WHAT TO DO: Give the number of lines in the entries below that hold "background", with no accompanying words.
----- TASK INPUTS
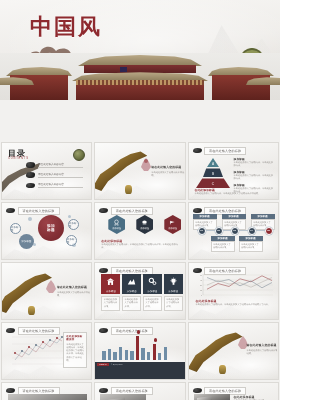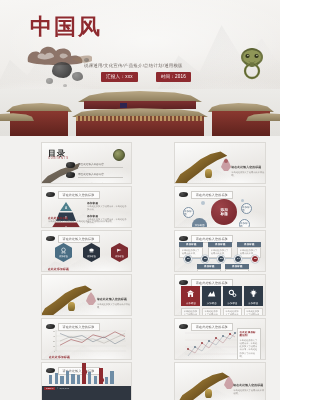--- a/index.html
+++ b/index.html
@@ -12,7 +12,7 @@
   .page { width:280px; height:400px; position:relative; background:#f2f1ef; }
 
   
-  .hero { position:relative; width:280px; height:136px; overflow:hidden;
+  .hero { position:relative; width:280px; height:100px; overflow:hidden;
           background:linear-gradient(175deg,#f7f6f4 0%,#efedea 45%,#e6e3df 70%,#dedbd6 100%); }
   .hero-mist { position:absolute; inset:0;
     background:

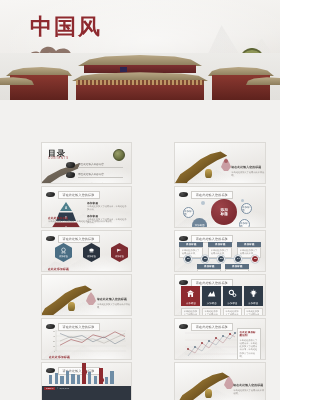--- a/index.html
+++ b/index.html
@@ -63,9 +63,9 @@
   
   .grid { position:absolute; top:142px; left:0; width:280px;
           display:flex; flex-wrap:wrap; gap:2px 2px; padding:0 1px; }
-  .slide { width:91.3px; height:42px; position:relative; overflow:hidden;
+  .slide { width:91.3px; height:58px; position:relative; overflow:hidden;
            background:linear-gradient(165deg,#fbfbfa,#eceae7 60%,#e3e1dd);
-           border:0.5px solid #dcdad6;margin-left:40px; }
+           border:0.5px solid #dcdad6; }
   .s-mist { position:absolute; inset:0;
     background:radial-gradient(ellipse 70px 26px at 62px 42px, rgba(255,255,255,.9), transparent 72%),
                radial-gradient(ellipse 50px 20px at 16px 46px, rgba(255,255,255,.7), transparent 72%); }

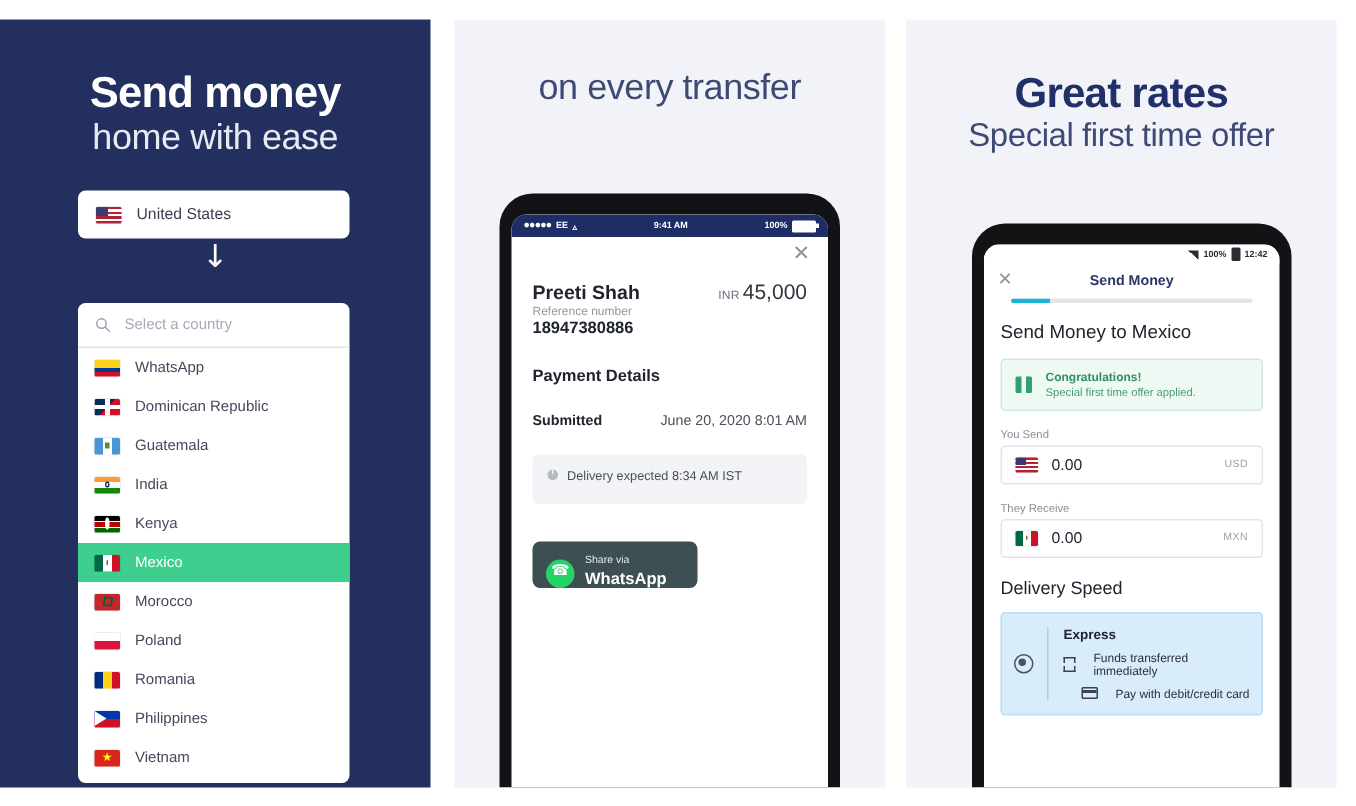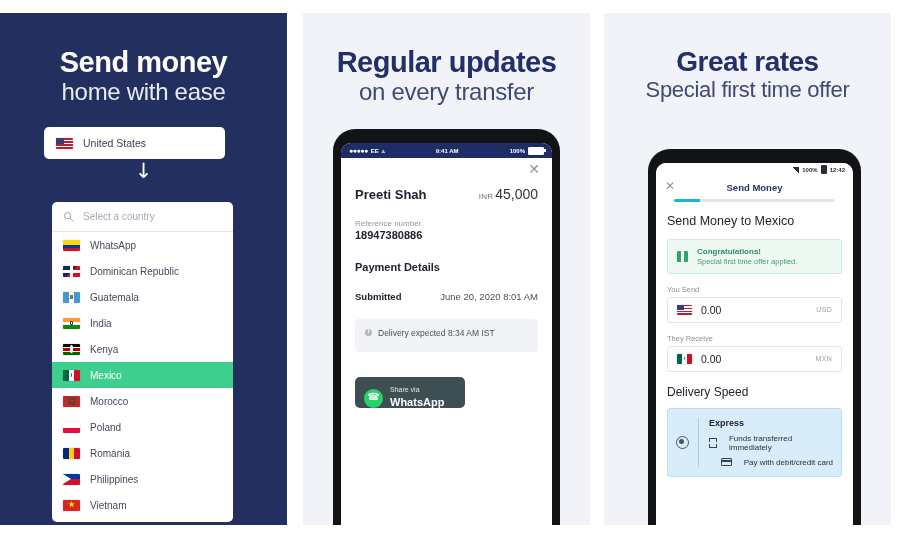--- a/index.html
+++ b/index.html
@@ -445,7 +445,6 @@
 
   <div class="panel" id="panel2">
     <div class="headline">
-      <span class="h1">Regular updates</span>
       <span class="h2">on every transfer</span>
     </div>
----------
RESULT OF THE EXERCISE: 5